Please reproduce all of the data below word for word, leaving out the pictures.
[Start of section]
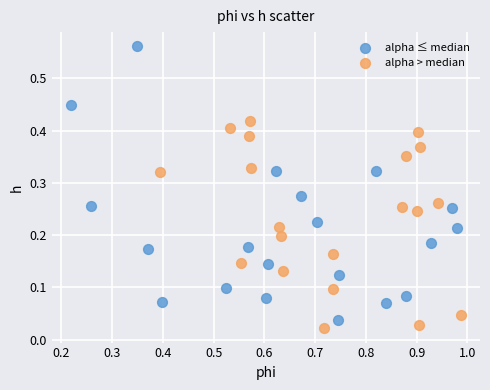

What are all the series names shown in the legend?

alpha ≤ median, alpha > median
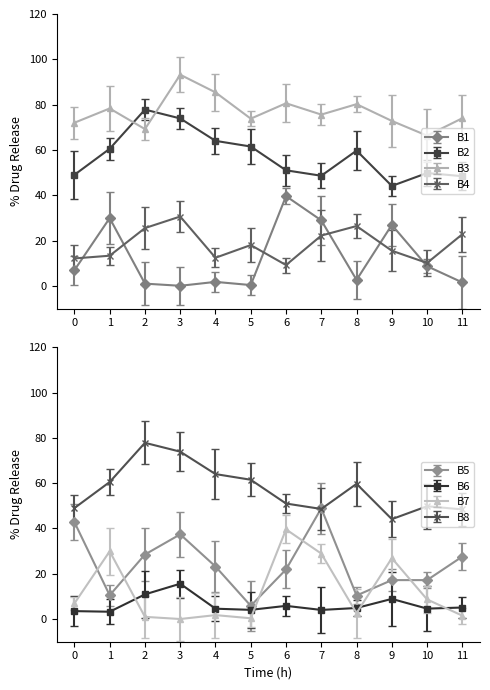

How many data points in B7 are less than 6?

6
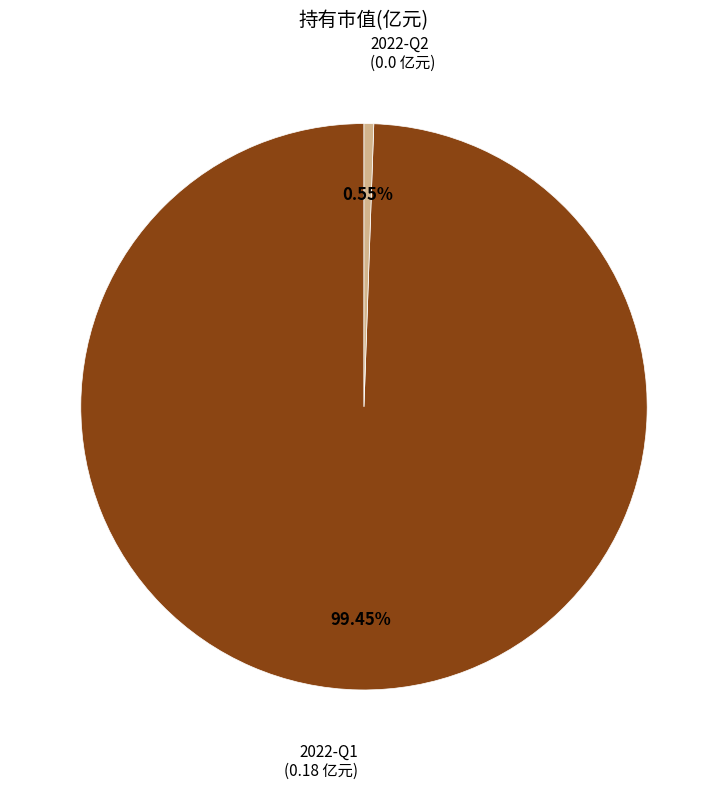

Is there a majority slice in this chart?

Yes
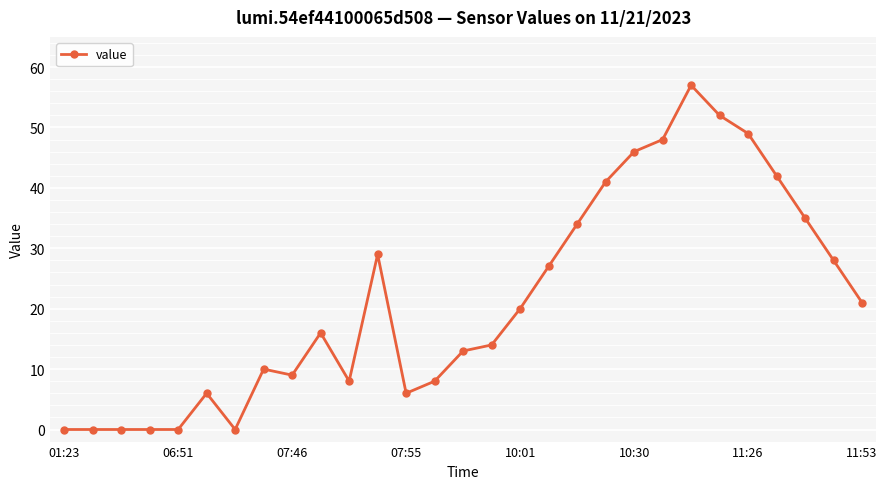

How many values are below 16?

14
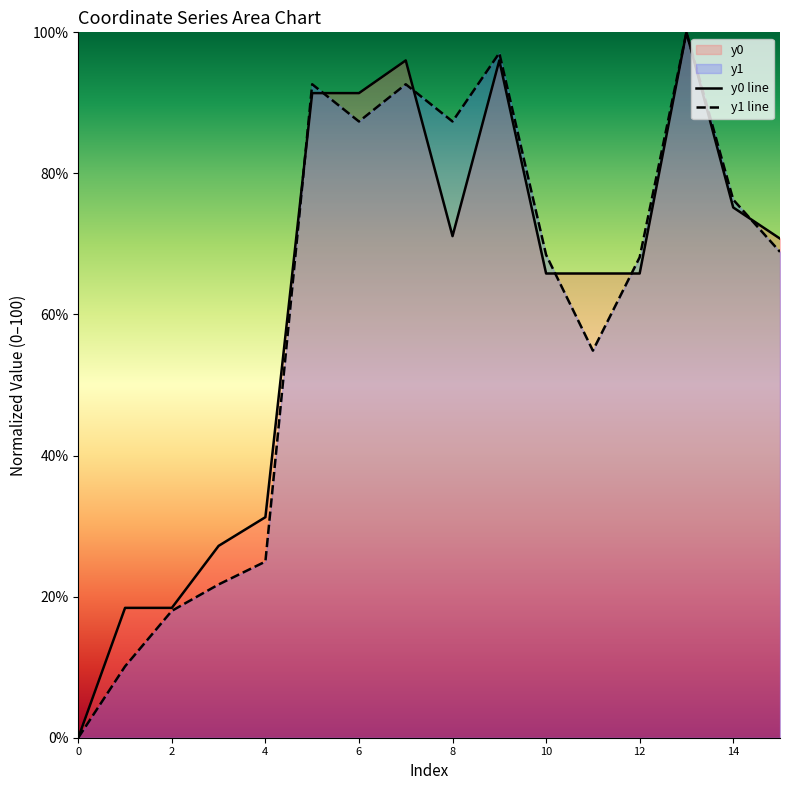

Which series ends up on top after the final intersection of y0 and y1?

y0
[End of section]
- **Answer area**:
What are all the series names shown in the legend?

alpha ≤ median, alpha > median

How many data points in B7 are less than 6?

6

Is there a majority slice in this chart?

Yes

How many values are below 16?

14

Which series ends up on top after the final intersection of y0 and y1?

y0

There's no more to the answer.